I didn’t know what the enchanted lantern could do, but she’d surprised me before. She hopped around my confined body as though assessing the situation. High above, the ripping continued. More shriekers and winged devils circled like arriving carrion birds. And now I could see a pinpoint of sulfurous yellow light.

Shit. The opening of the portal.

Dropsy turned suddenly, her light illuminating the demon Forneus. His spider legs had twitched under his torso, and he was pushing himself upright.

Okay, this isn’t good either.

Dropsy drew back in a contraction of light. Forneus lurched for a few steps, then fell, catching himself against my cocoon, his head poised above me. I recoiled, but the eyes that peered into mine weren’t demonic. They were watery gray and benevolent.

“Malachi?” I said.

He gave a pained smile. Using the razor-sharp edges of his front legs, he began sawing the length of the cocoon. When he reached my midsection, I pushed with my hands, creating an opening large enough to wriggle from. Thick liquid dripped from my body as I gained my feet and retrieved my sword and staff from the goo.

“You all right, all right, are, are, are?” Malachi shouted above the hellish racket.

I turned to find four of his legs braced against the cocoon for balance, while his hands steadied me. Forneus had been blown from his demonic form, but some patchwork of what had been Malachi remained.

“Yes.” I gripped his forearm. “Thank you.”

With a network of cords running between everything, the Night Ruin looked like a cross between a spider’s web and a mad alchemist’s lab. The druids and half-fae were arrayed on lower levels, along with a multitude of pods holding sickly colored liquids. Mediums for Malphas’s claimed souls, most likely.

Ley energy gushed up from the foundation, supplemented by the reclaimed energy beaming in from the four locations I’d seen in the hallucination. Supercharged by all that raw energy, the elements of the Aristotelean Set had performed their parts well. Too well. Ultimately, the opposition of Spirit and Infernal Fire had collapsed the space that separated Malphas from the time catch.

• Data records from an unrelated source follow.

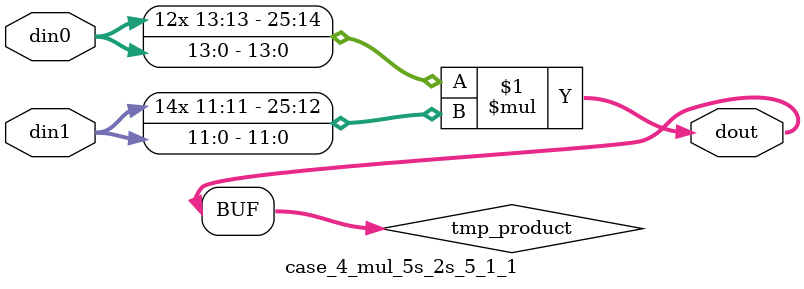
<source format=v>

`timescale 1 ns / 1 ps

 module case_4_mul_5s_2s_5_1_1(din0, din1, dout);
parameter ID = 1;
parameter NUM_STAGE = 0;
parameter din0_WIDTH = 14;
parameter din1_WIDTH = 12;
parameter dout_WIDTH = 26;

input [din0_WIDTH - 1 : 0] din0; 
input [din1_WIDTH - 1 : 0] din1; 
output [dout_WIDTH - 1 : 0] dout;

wire signed [dout_WIDTH - 1 : 0] tmp_product;



























assign tmp_product = $signed(din0) * $signed(din1);








assign dout = tmp_product;





















endmodule

</source>
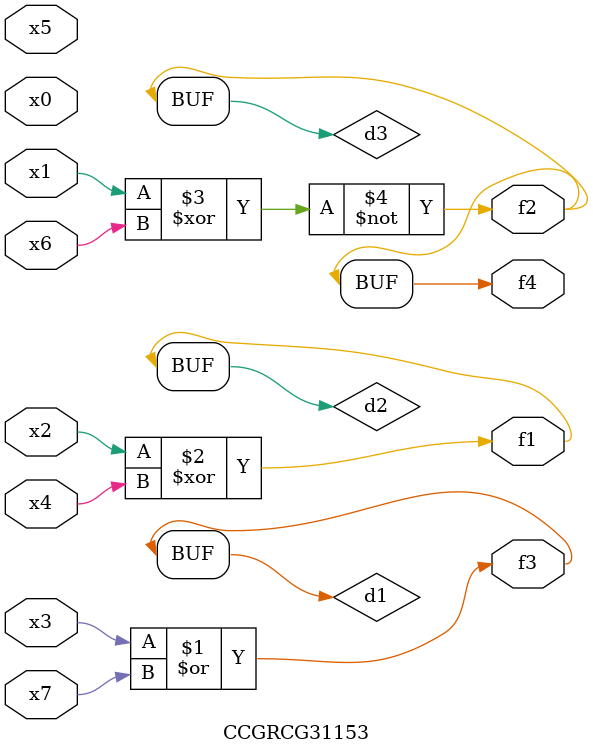
<source format=v>
module CCGRCG31153(
	input x0, x1, x2, x3, x4, x5, x6, x7,
	output f1, f2, f3, f4
);

	wire d1, d2, d3;

	or (d1, x3, x7);
	xor (d2, x2, x4);
	xnor (d3, x1, x6);
	assign f1 = d2;
	assign f2 = d3;
	assign f3 = d1;
	assign f4 = d3;
endmodule

</source>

Which put him a stone’s throw from the present.

Above, the portal continued to open. A pair of eyes peered in now, enormous and demonic.

“He’s coming through!” I shouted to Malachi.

“Balance!” he yelled back. “Sustained, through, through, the portal is, is, is, balance!”

He fell to the platform, pulling me down into a kneeling position beside him. His hands were cold, and his eyes had gone glassy.

“Hold on,” I pled. “We’ll help you.”

Dropsy, who had been peering out from behind my cocoon, hopped forward. Malachi’s gaze drifted toward her light. He tried to smile as he mouthed, Balance.

As the glow fell from his eyes, I slipped my hands from his dead grip and peered skyward. Malphas’s appearance was kraken-like—enormous and incomprehensible. Harsh bursts of energy highlighted the contours of a craggy face as more of him pushed through. The rupture created by his violent passage wouldn’t end with him. Many, many more would enter. A demon apocalypse would ensue.

My instinct was to thrust my sword skyward and unleash the full force of the banishment rune. But that was what had created the portal in the first place. When deep laughter rumbled like thunder, I heard Malphas’s voice from my vision:

This was inevitable, Croft. You were inevitable. The great savior.

I had acted predictably, according to my nature. Just as he’d known I would. Anything I cast in the name of Spirit would be met with a counterforce of Infernal Fire. A force Malphas commanded.

The portal is sustained through balance, Malachi had been trying to tell me.

What if I were to cast a force that went against my nature? I thought suddenly. That upset that balance? I eyed the runes of my blade, then dropped my gaze to Arnaud.

When my magic nodded, I swore.

That was going to mean accepting his demonic deal, shredding my promise to Vega. I imagined her face when I told her I had not only released Arnaud, but promised to never seek retribution against him again.